# Panel Conversion - Towing a Car!



## Addie (Aug 5, 2008)

Was clearing out my old phone and thought I'd share this picture of an Adria Twin towing a car. Defeats the object of a 6m panel van conversion (in my opinion), it seems the owner thought so too as the plate is now on a large Adria Coral.


----------



## ActiveCampers (Jun 17, 2005)

lol! I saw this thread and I was just about to forward it to you.....

Hows yours?


----------



## SpeedyDux (Jul 13, 2007)

I remember seeing a red Smartie behind an AS Trooper, in France, in 2008. Sadly I don't have a photo of it. 


SD


----------



## camper69 (Aug 30, 2007)

Addie said:


> Was clearing out my old phone and thought I'd share this picture of an Adria Twin towing a car.

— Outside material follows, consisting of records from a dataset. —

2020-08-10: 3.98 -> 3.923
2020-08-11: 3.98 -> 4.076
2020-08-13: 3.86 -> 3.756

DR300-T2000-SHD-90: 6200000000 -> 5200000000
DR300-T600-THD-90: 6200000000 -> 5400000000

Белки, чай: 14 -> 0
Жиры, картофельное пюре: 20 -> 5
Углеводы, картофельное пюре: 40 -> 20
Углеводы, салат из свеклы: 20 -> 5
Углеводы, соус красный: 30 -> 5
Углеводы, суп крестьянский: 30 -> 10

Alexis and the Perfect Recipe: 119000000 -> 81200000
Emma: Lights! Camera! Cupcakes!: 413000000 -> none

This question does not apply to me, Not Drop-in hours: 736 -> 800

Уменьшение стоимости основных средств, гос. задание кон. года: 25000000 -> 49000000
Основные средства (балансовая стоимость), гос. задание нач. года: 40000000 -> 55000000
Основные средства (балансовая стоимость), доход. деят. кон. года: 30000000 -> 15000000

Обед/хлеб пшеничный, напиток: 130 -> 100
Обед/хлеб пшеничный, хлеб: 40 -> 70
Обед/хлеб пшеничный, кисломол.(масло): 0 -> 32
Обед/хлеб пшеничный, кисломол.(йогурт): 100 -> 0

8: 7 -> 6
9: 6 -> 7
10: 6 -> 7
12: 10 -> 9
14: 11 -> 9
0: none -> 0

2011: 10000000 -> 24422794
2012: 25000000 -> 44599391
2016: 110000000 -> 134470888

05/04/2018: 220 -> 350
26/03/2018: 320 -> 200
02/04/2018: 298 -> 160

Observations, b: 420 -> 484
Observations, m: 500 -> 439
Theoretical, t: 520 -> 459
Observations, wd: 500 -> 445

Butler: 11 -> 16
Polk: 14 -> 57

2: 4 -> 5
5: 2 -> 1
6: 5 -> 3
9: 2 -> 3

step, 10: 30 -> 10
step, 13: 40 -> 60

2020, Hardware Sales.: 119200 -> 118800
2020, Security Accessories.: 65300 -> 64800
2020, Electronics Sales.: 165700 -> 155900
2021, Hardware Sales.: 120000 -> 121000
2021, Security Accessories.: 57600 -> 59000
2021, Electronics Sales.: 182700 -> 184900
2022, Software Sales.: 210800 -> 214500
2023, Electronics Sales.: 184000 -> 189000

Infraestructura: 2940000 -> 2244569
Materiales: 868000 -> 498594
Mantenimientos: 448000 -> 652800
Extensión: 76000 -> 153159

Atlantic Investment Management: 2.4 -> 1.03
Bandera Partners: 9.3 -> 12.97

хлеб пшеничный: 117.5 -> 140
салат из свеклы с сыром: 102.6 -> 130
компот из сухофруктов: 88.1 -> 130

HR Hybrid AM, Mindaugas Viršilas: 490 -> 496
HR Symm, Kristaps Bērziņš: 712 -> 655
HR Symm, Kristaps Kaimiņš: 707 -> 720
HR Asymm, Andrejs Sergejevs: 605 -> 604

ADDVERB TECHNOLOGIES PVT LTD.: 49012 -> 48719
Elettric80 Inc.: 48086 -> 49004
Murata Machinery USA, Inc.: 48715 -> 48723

Defeats the object of a 6m panel van conversion (in my opinion), it seems the owner thought so too as the plate is now on a large Adria Coral.
> [/img]


I just hope you weren't driving :wink:

Derek


----------



## Sprinta (Sep 15, 2010)

camper69 said:


> Addie said:
> 
> 
> > Was clearing out my old phone and thought I'd share this picture of an Adria Twin towing a car. Defeats the object of a 6m panel van conversion (in my opinion), it seems the owner thought so too as the plate is now on a large Adria Coral.
> ...


m'lud, the prosecution would suggest that the position of the vehicle in relation to the centreline of the highway would suggest that the accused was not in total control of the vehicle at the time :lol:


----------